[start of Records to process]

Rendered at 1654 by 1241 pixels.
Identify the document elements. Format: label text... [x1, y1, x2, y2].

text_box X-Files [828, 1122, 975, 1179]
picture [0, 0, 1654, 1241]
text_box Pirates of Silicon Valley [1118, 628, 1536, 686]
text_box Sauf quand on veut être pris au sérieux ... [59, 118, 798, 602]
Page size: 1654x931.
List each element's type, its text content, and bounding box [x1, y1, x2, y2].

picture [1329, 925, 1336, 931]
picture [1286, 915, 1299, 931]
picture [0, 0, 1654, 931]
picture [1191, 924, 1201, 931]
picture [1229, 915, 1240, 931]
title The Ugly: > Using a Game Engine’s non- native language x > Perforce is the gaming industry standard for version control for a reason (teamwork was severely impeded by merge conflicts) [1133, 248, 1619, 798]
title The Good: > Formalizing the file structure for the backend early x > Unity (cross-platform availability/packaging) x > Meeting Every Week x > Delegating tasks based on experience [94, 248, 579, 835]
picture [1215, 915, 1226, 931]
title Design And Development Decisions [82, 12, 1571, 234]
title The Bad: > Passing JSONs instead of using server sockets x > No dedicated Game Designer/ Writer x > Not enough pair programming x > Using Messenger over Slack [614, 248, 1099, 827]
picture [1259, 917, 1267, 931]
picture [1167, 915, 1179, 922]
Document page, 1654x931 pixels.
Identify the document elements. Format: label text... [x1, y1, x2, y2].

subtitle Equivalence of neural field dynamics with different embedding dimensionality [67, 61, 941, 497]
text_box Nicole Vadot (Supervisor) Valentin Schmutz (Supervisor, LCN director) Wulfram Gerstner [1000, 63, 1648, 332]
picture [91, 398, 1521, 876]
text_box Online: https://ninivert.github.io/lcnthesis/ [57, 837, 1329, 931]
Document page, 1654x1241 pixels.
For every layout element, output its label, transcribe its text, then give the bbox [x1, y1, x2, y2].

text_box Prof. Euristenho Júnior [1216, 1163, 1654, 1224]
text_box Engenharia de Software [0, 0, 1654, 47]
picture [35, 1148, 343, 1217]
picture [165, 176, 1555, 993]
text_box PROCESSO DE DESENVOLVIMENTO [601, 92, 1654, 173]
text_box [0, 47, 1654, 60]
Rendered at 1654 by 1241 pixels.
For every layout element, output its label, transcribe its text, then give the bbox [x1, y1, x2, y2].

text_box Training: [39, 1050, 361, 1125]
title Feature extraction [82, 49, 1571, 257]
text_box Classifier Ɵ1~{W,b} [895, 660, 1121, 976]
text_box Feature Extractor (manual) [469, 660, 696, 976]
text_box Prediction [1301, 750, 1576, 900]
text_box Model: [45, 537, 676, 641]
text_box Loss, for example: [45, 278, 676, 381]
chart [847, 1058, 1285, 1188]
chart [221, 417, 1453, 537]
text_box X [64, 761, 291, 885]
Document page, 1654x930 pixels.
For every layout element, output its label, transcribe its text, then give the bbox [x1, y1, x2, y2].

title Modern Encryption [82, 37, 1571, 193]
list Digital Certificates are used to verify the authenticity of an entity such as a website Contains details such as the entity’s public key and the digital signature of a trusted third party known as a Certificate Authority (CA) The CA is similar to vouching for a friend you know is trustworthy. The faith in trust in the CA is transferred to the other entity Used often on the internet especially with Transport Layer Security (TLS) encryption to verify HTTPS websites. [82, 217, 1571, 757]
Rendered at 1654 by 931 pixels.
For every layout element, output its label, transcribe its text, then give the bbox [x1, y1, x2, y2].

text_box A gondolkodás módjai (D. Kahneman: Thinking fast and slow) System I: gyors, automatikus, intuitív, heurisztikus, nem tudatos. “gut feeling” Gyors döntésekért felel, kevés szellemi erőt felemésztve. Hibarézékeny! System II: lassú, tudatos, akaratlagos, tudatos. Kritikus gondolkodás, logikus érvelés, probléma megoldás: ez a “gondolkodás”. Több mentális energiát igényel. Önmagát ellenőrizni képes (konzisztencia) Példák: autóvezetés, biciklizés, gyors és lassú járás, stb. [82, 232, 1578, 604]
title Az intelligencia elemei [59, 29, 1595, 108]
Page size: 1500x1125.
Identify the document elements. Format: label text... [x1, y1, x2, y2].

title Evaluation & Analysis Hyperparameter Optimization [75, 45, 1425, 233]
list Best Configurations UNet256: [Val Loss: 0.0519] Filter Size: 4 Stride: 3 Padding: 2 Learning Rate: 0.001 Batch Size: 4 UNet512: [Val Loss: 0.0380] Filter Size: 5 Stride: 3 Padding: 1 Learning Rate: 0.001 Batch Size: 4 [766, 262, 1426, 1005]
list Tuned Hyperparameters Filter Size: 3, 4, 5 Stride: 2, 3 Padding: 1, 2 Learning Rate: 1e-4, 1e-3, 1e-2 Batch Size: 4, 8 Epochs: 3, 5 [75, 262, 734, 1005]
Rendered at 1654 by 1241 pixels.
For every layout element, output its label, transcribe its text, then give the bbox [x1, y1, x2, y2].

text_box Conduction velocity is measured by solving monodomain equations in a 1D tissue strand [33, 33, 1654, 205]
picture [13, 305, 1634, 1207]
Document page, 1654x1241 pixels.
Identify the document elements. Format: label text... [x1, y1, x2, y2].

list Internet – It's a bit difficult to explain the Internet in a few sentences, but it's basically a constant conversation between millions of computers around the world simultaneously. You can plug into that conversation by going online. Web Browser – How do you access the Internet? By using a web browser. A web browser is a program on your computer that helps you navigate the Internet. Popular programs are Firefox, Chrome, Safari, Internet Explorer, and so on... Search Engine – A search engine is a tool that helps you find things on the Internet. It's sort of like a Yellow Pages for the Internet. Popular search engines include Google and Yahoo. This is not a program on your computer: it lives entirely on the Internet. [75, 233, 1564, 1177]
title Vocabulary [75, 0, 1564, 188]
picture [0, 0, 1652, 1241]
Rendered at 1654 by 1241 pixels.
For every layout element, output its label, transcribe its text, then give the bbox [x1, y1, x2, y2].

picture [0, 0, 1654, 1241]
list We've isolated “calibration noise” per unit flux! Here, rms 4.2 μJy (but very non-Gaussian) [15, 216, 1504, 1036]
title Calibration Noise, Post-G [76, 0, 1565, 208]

[end of Records to process]

Could you give the lines of the items above as a Markdown table with the columns Row and Text? Begin at the line that has "Page size: 1500x1125.", stop after the line that has "list Tuned Hyperparameters", number each row, and leave out blank lines.

| Row | Text |
|---|---|
| 1 | Page size: 1500x1125. |
| 2 | Identify the document elements. Format: label text... [x1, y1, x2, y2]. |
| 3 | title Evaluation & Analysis Hyperparameter Optimization [75, 45, 1425, 233] |
| 4 | list Best Configurations UNet256: [Val Loss: 0.0519] Filter Size: 4 Stride: 3 Padding: 2 Learning Rate: 0.001 Batch Size: 4 UNet512: [Val Loss: 0.0380] Filter Size: 5 Stride: 3 Padding: 1 Learning Rate: 0.001 Batch Size: 4 [766, 262, 1426, 1005] |
| 5 | list Tuned Hyperparameters Filter Size: 3, 4, 5 Stride: 2, 3 Padding: 1, 2 Learning Rate: 1e-4, 1e-3, 1e-2 Batch Size: 4, 8 Epochs: 3, 5 [75, 262, 734, 1005] |